2. The converter base topology of claim 1, wherein the switching tube S1 is subjected to a capacitance C in case the switching tube is simultaneously turned off (as shown in fig. 3) ₃ And C ₄ Is used for clamping the switch tube S ₂ Receiving capacitance C ₁ ～C ₃ And C ₅ Is used for clamping the workpiece. It is characterized in that no matter what inductance L ₁ And L ₂ Whether or not the inductance values of (a) are the same, U _S1 And U _S2 Always keep equal, realize the switch tube electricitySelf-balancing of pressure. In addition, due to the low voltage stress of the switching tube, a transistor with smaller on-resistance R can be selected _on Thereby reducing conduction losses and improving the efficiency of the converter.

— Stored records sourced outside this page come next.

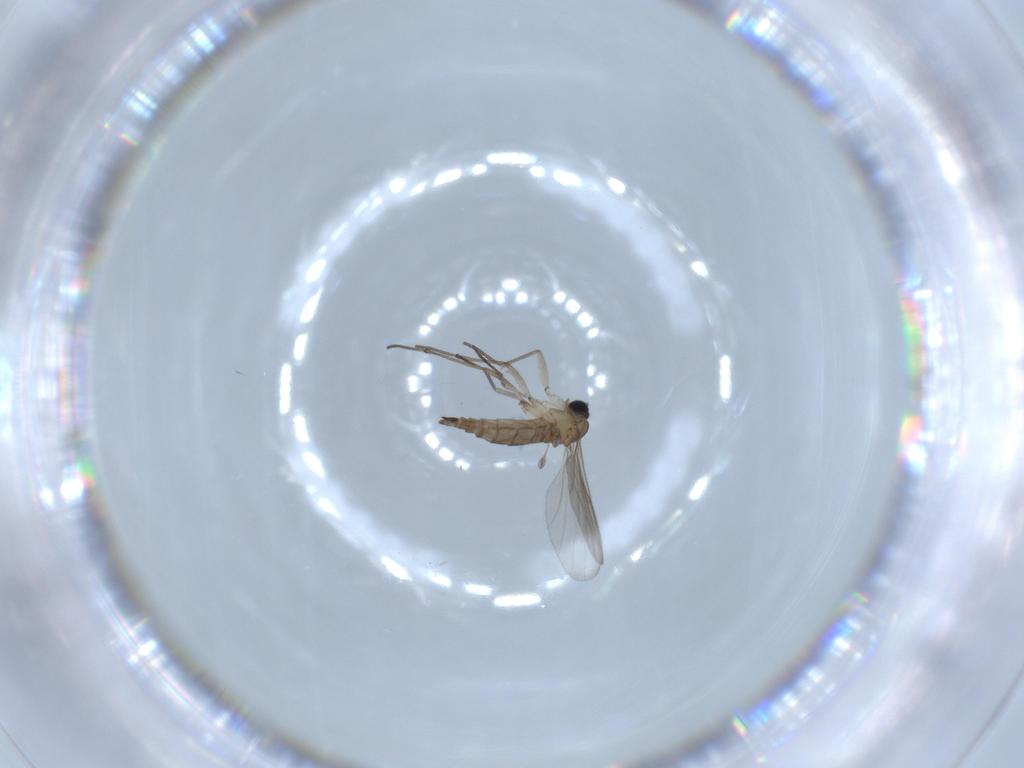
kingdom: Animalia
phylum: Arthropoda
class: Insecta
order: Diptera
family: Sciaridae
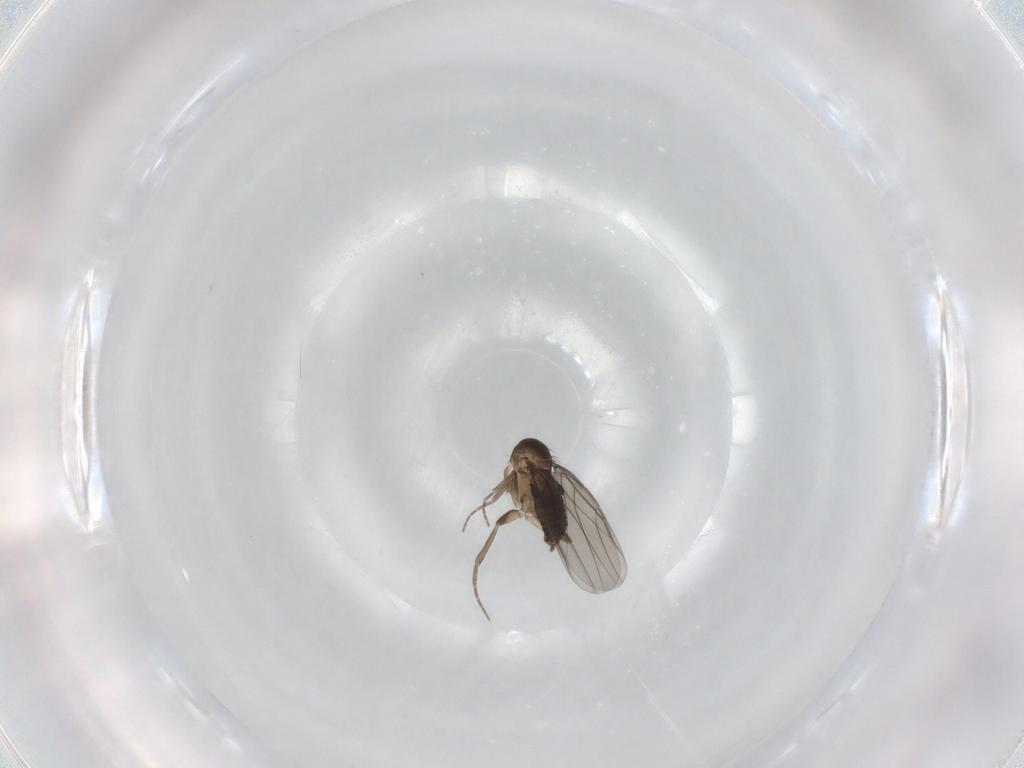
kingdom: Animalia
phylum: Arthropoda
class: Insecta
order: Diptera
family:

3. To facilitate problem analysis, it is first assumed that the capacitive voltage ripple is negligible. As can be seen from claim 1, the input current i _in ＝i _Lin Thus the input current ripple is equal to the inductance L _in Current ripple. Taking the inductance U in one switching period _Lin Average value of (1), have U _Lin =0. To inductance L _in Capacitance C ₁ 、C ₄ 、C ₆ Power supply U _in U can be deduced by applying Kirchhoff Voltage (KVL) equation in one switching period _Lin+ ＝U _Lin- =0. Further analysis may yield a ripple expression of the converter input circuit.

In summary, in an ideal state, the input current ripple is zero. However, in practical cases, when the capacitive voltage ripple cannot be ignored, U is in one switching period _Lin Still close to 0. By selecting smaller L _in The input current ripple close to zero can be realized, and the normal operation of the distributed photovoltaic power generation system equipment is facilitated.

4. The converter base topology current trend of claim 1, characterized in that the base unit comprises a capacitor C ₅ And C ₆ And diode D ₄ And D ₅ (FIG. 4). Based on this, a cascaded converter (fig. 5) is further obtained. Because roof-type photovoltaic power generation is greatly influenced by illumination intensity, temperature and the like, the output voltage is lower, and cannot meet the requirementPhotovoltaic power generation grid connection requirements. The cascaded converter achieves high gain (more than 10 times) of voltage and avoids extreme duty cycle. Meanwhile, when each cascade of one layer of charge pump units is connected, the switch tube S is switched on under the condition of reaching the same output voltage value ₁ And S is ₂ The voltage stress across the cell will instead be reduced by the number of layers in the cascade. Therefore, this structure further reduces the conduction loss and improves the efficiency of the converter.

5. The topology described in claims 1 and 4 is characterized by simple control, high stability, only two switching tubes with the same signal are needed, small volume, small voltage stress at two ends of the capacitor (see the following description for details), and capacity with lower withstand voltage value can be adopted, so that the capacity volume is effectively reduced. Lower capacitance voltage stress means higher capacitance reliability and lower failure rate. Meanwhile, withstand voltage capacitor U _C4 And U _C6 And the capacitor clamp is also used as a link in a zero ripple structure, so that the density of components is improved.